TDS 7.0 for Nonwestern Languages

TDS 7.0 uses 2-byte Unicode (UCS-2) to transfer all textual data between servers and clients. By default, FreeTDS converts this data to 8-bit ASCII representation by stripping the high order byte. This is generally sufficient for western languages such as English, but produces garbage for other languages.

Since, most Unix tools and languages do not support UCS-2, FreeTDS allows conversion by the client to other character sets using the iconv standard.
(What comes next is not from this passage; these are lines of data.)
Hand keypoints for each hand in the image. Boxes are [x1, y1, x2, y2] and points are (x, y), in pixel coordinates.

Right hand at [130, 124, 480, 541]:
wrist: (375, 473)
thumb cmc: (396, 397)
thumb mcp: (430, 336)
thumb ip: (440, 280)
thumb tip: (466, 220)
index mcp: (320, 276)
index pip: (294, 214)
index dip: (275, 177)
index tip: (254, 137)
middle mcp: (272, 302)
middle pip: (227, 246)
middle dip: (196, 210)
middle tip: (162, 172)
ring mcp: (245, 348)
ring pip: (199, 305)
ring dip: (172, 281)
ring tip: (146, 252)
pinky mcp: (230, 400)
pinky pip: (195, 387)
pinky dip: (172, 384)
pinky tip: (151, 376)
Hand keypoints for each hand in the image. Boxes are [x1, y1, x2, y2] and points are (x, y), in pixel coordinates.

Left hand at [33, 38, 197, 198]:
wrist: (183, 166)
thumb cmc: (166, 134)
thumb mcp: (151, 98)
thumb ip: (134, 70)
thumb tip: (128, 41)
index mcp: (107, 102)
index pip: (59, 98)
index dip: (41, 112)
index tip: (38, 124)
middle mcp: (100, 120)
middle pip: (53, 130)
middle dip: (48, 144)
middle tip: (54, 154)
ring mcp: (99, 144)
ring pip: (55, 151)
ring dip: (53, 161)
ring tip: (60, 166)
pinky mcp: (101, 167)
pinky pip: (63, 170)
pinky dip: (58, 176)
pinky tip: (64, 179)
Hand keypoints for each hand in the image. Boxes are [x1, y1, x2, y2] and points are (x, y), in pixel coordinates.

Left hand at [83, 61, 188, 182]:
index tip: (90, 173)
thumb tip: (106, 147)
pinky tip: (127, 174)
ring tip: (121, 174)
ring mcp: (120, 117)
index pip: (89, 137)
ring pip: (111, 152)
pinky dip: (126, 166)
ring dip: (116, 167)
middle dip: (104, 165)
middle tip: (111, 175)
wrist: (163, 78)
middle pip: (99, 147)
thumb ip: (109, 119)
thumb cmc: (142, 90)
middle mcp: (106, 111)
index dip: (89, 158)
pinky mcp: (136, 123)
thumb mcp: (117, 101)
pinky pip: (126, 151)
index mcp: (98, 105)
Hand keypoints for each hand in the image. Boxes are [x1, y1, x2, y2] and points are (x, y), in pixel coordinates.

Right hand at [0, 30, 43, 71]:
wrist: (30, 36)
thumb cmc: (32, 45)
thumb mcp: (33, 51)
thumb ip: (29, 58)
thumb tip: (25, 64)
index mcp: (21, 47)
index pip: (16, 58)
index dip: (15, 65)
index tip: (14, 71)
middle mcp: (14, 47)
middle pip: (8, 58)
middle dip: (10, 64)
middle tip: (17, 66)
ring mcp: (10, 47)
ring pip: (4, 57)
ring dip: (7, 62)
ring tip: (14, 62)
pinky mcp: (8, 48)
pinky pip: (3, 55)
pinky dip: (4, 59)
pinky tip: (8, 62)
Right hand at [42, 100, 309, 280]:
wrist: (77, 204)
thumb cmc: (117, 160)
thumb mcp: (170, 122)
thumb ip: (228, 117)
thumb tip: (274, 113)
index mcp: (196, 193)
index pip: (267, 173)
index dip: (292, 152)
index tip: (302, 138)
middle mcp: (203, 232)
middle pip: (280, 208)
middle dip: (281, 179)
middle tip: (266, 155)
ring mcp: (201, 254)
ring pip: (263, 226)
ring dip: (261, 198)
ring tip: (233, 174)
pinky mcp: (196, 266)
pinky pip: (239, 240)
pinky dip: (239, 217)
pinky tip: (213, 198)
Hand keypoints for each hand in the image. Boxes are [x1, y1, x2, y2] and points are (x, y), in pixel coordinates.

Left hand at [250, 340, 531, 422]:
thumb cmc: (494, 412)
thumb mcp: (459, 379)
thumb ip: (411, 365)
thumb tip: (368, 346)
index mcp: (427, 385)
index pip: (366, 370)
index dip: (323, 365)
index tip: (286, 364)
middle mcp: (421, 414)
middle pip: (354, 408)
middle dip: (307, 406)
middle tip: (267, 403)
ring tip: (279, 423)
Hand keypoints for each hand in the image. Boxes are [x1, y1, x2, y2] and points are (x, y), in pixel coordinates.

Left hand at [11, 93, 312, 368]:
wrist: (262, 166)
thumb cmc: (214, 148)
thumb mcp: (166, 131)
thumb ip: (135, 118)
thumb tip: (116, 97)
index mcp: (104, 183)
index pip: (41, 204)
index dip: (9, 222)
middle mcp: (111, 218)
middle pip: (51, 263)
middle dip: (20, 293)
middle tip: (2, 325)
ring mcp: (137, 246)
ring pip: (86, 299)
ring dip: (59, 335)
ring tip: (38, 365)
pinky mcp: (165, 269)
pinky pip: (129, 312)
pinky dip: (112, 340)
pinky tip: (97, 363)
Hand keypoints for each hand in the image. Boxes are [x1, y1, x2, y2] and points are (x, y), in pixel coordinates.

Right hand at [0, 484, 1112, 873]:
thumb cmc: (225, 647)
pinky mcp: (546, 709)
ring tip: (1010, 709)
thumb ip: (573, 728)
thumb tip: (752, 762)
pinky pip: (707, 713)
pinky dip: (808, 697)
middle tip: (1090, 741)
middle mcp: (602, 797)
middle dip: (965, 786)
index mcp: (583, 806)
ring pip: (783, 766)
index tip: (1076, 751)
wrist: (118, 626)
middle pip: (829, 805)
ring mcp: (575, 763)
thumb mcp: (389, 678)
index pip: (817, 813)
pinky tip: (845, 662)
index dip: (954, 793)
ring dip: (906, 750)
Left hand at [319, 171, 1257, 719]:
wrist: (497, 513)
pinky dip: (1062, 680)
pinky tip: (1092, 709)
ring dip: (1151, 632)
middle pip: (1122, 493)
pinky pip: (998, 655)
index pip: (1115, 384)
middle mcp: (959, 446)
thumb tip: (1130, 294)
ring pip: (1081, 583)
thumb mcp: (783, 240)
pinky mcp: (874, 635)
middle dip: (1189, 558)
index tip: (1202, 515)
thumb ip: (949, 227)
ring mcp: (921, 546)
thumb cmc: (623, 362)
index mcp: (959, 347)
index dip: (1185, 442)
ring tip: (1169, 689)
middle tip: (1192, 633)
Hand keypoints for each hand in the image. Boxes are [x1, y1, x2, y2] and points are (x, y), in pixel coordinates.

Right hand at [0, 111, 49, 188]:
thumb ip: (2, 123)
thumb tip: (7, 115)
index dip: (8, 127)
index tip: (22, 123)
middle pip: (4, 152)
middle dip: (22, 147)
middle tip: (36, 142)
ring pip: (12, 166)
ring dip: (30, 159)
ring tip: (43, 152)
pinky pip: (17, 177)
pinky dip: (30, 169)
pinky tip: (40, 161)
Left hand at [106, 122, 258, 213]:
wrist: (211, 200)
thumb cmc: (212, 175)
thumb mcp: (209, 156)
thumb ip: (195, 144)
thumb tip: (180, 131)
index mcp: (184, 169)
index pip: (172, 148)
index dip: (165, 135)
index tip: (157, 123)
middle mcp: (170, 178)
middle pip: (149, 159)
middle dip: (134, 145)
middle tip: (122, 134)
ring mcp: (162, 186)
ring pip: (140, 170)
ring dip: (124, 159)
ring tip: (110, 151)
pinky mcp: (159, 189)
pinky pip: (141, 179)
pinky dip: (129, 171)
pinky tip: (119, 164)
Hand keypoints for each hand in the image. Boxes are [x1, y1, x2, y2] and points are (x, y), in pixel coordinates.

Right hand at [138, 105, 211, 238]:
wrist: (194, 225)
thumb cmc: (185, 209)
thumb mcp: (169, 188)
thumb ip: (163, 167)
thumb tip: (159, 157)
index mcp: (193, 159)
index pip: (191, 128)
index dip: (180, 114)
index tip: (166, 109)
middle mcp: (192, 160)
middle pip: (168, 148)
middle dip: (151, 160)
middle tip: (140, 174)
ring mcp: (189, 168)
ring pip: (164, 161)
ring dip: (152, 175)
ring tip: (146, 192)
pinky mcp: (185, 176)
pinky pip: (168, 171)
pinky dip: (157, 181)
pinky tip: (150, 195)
Background information on Unicode and how it affects FreeTDS can be found in the appendix.

To list all supported iconv character sets under Linux, use the iconv command.

iconv --list

For other systems, consult your documentation (most likely man iconv will give you some hints).

In this example a server named mssql will return data encoded in the GREEK character set.

Example 4-2. Configuring for GREEK freetds.conf setting

[mssql]
	host = ntbox.mydomain.com
	port = 1433
	tds version = 7.0
	client charset = GREEK

If iconv runs into a character it can not convert, it will replace that character with a '?' character. Always ensure that the data contained in the database is representable in the chosen character set.

If you have a mix of character data that can not be contained in a single byte character set, you may wish to use UTF-8. UTF-8 is a variable length unicode encoding that is compatible with ASCII in the range 0 to 127. With UTF-8, you are guaranteed to never have an unconvertible character.

Important: FreeTDS is not fully compatible with multi-byte character sets such as UTF-8 and UCS-2. Extreme care should be taken with testing applications using these encodings. Specifically, many applications fail to expect a number of characters returning that will exceed the column size. On the other hand, support of UTF-8 and UCS-2 is a high priority for the developers. Patches and bug reports in this area are especially welcome.

In the following example, a server named mssql will return data encoded in the UTF-8 character set.

Example 4-3. Configuring for UTF-8 freetds.conf setting

[mssql]
	host = ntbox.mydomain.com
	port = 1433
	tds version = 7.0
	client charset = UTF-8

It is also worth clarifying that TDS 7.0 and above do not accept any specified character set during login, as 4.2 does. TDS 7.0 transmits all data as UCS-2. Specifying a character set with the charset option in freetds.conf, or by calling DBSETLCHARSET and its equivalents will be ignored under TDS 7.0.